◆ YOUR GOAL
Report each line of the records where "that" occurs.

◆ ◆ ◆

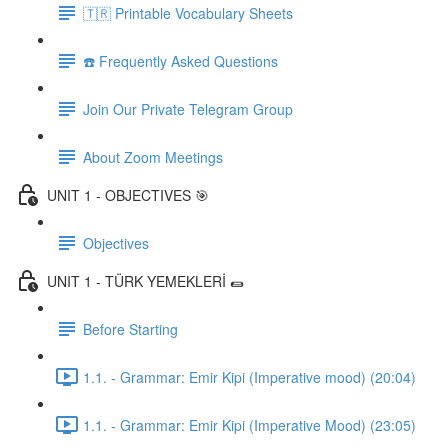
🇹🇷 Printable Vocabulary Sheets
☎️ Frequently Asked Questions
Join Our Private Telegram Group
About Zoom Meetings
UNIT 1 - OBJECTIVES 🎯
Objectives
UNIT 1 - TÜRK YEMEKLERİ 🌯
Before Starting
1.1. - Grammar: Emir Kipi (Imperative mood) (20:04)
1.1. - Grammar: Emir Kipi (Imperative Mood) (23:05)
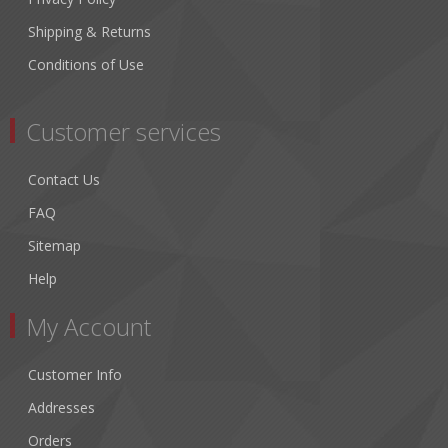
Shipping & Returns
Conditions of Use
Customer services
Contact Us
FAQ
Sitemap
Help
My Account
Customer Info
Addresses
Orders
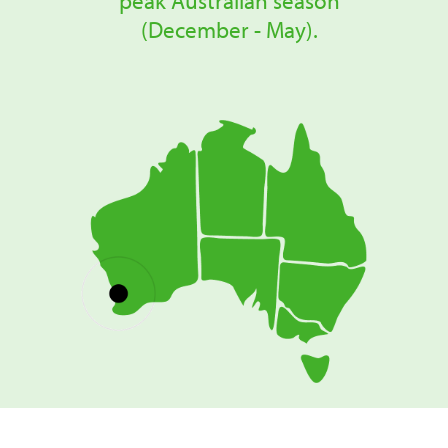
peak Australian season
(December - May).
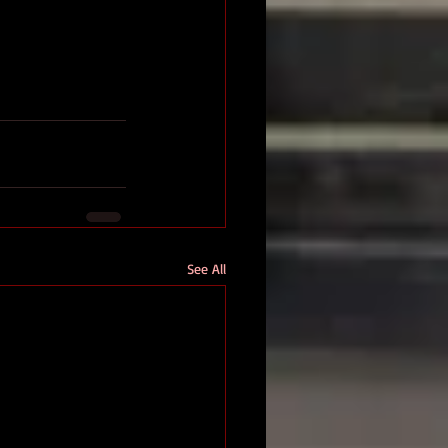
See All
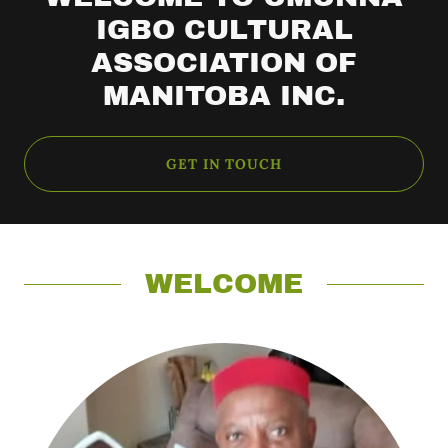
IGBO CULTURAL
ASSOCIATION OF
MANITOBA INC.
GET IN TOUCH
WELCOME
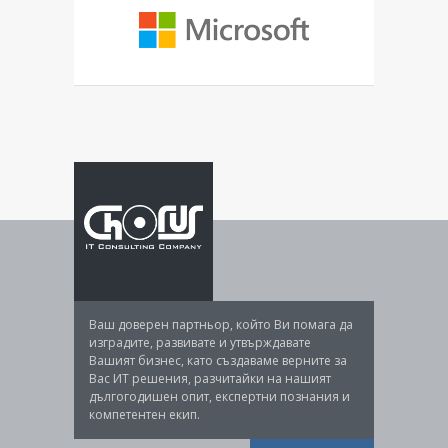
Ваш доверен партньор, който Ви помага да
изградите, развивате и утвърждавате
Вашият бизнес, като създаваме верните за
Вас ИТ решения, разчитайки на нашият
дългогодишен опит, експертни познания и
компетентен екип.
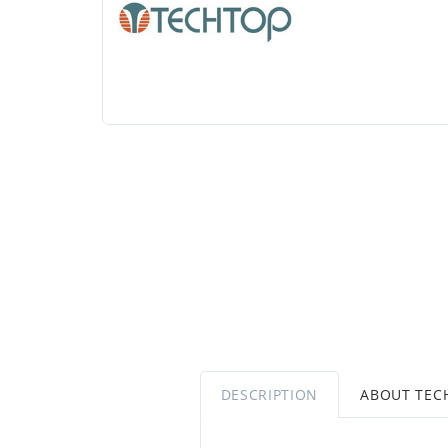
DESCRIPTION
ABOUT TEC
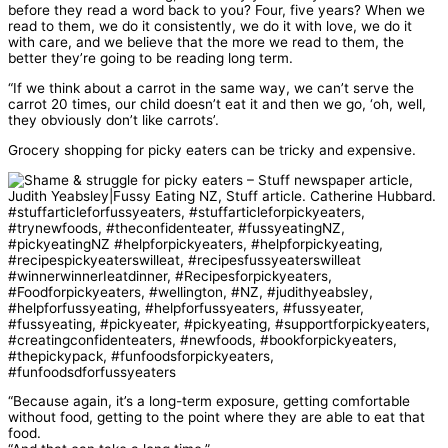
before they read a word back to you? Four, five years? When we
read to them, we do it consistently, we do it with love, we do it
with care, and we believe that the more we read to them, the
better they’re going to be reading long term.
“If we think about a carrot in the same way, we can’t serve the
carrot 20 times, our child doesn’t eat it and then we go, ‘oh, well,
they obviously don’t like carrots’.
Grocery shopping for picky eaters can be tricky and expensive.
“Because again, it’s a long-term exposure, getting comfortable
without food, getting to the point where they are able to eat that
food.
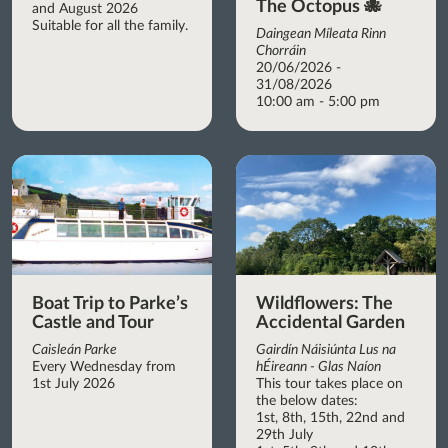
The Octopus 🐙
and August 2026
Suitable for all the family.
Daingean Míleata Rinn
Chorráin
20/06/2026 -
31/08/2026
10:00 am - 5:00 pm
Boat Trip to Parke’s
Wildflowers: The
Castle and Tour
Accidental Garden
Caisleán Parke
Gairdín Náisiúnta Lus na
Every Wednesday from
hÉireann - Glas Naíon
1st July 2026
This tour takes place on
the below dates:
1st, 8th, 15th, 22nd and
29th July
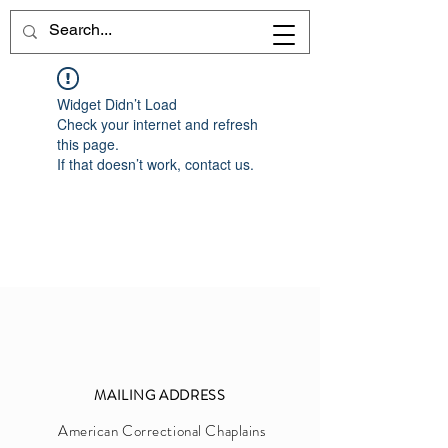
Widget Didn’t Load
Check your internet and refresh
this page.
If that doesn’t work, contact us.
MAILIN
G
ADDRESS
Am
erica
n Correctional Chaplains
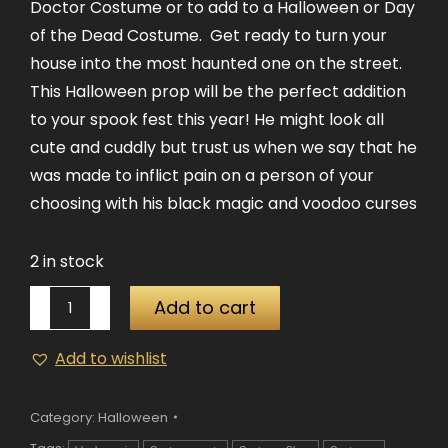
Doctor Costume or to add to a Halloween or Day
of the Dead Costume. Get ready to turn your
house into the most haunted one on the street.
This Halloween prop will be the perfect addition
to your spook fest this year! He might look all
cute and cuddly but trust us when we say that he
was made to inflict pain on a person of your
choosing with his black magic and voodoo curses
2 in stock
Voodoo
Add to cart
Doll
quantity
Add to wishlist
Category:
Halloween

◆ ◆ ◆

◆ RESPONSE
with care, and we believe that the more we read to them, the
without food, getting to the point where they are able to eat that
If that doesn’t work, contact us.
cute and cuddly but trust us when we say that he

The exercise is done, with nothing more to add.